───── THE INPUT

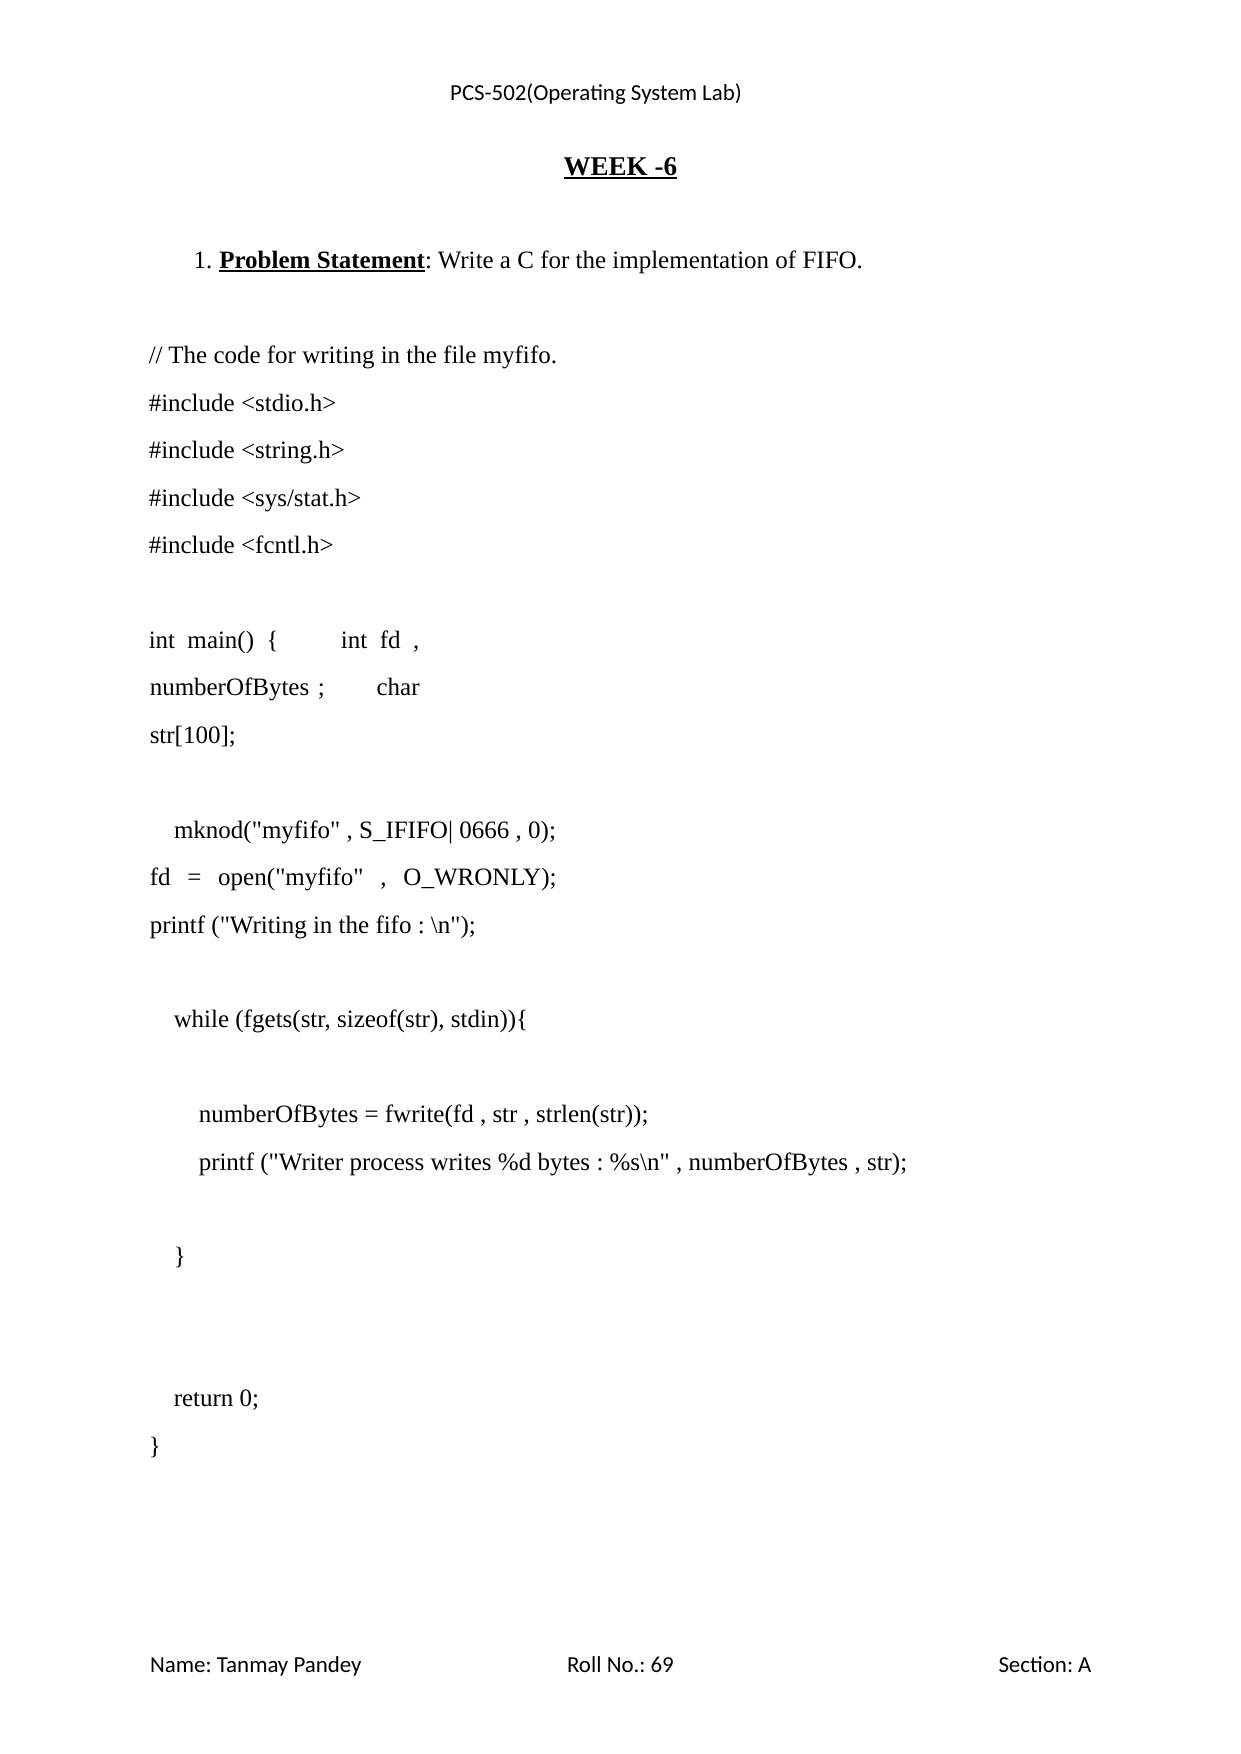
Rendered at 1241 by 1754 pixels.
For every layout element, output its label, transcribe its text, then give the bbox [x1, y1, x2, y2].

text return 0; [148, 1383, 1097, 1412]
text #include <stdio.h> [148, 388, 1097, 416]
text #include <sys/stat.h> [148, 483, 1097, 511]
text // The code for writing in the file myfifo. [148, 340, 1097, 369]
text } [148, 1431, 1097, 1460]
text WEEK -6 [150, 150, 1090, 181]
text int main() { int fd , numberOfBytes ; char str[100]; [148, 625, 420, 748]
text } [148, 1241, 1097, 1270]
text mknod("myfifo" , S_IFIFO| 0666 , 0); fd = open("myfifo" , O_WRONLY); printf ("Writing in the fifo : \n"); [148, 815, 557, 938]
text #include <string.h> [148, 435, 1097, 464]
text 1. Problem Statement: Write a C for the implementation of FIFO. [150, 245, 906, 274]
text numberOfBytes = fwrite(fd , str , strlen(str)); [148, 1099, 1097, 1128]
text while (fgets(str, sizeof(str), stdin)){ [148, 1004, 1097, 1033]
text #include <fcntl.h> [148, 530, 1097, 559]
text printf ("Writer process writes %d bytes : %s\n" , numberOfBytes , str); [148, 1147, 1097, 1175]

──────────

Output all of the entries once more, word for word, with the images removed.

RESPONSE AREA:
Rendered at 1241 by 1754 pixels.
For every layout element, output its label, transcribe its text, then give the bbox [x1, y1, x2, y2].

text return 0; [148, 1383, 1097, 1412]
text #include <stdio.h> [148, 388, 1097, 416]
text #include <sys/stat.h> [148, 483, 1097, 511]
text // The code for writing in the file myfifo. [148, 340, 1097, 369]
text } [148, 1431, 1097, 1460]
text WEEK -6 [150, 150, 1090, 181]
text int main() { int fd , numberOfBytes ; char str[100]; [148, 625, 420, 748]
text } [148, 1241, 1097, 1270]
text mknod("myfifo" , S_IFIFO| 0666 , 0); fd = open("myfifo" , O_WRONLY); printf ("Writing in the fifo : \n"); [148, 815, 557, 938]
text #include <string.h> [148, 435, 1097, 464]
text 1. Problem Statement: Write a C for the implementation of FIFO. [150, 245, 906, 274]
text numberOfBytes = fwrite(fd , str , strlen(str)); [148, 1099, 1097, 1128]
text while (fgets(str, sizeof(str), stdin)){ [148, 1004, 1097, 1033]
text #include <fcntl.h> [148, 530, 1097, 559]
text printf ("Writer process writes %d bytes : %s\n" , numberOfBytes , str); [148, 1147, 1097, 1175]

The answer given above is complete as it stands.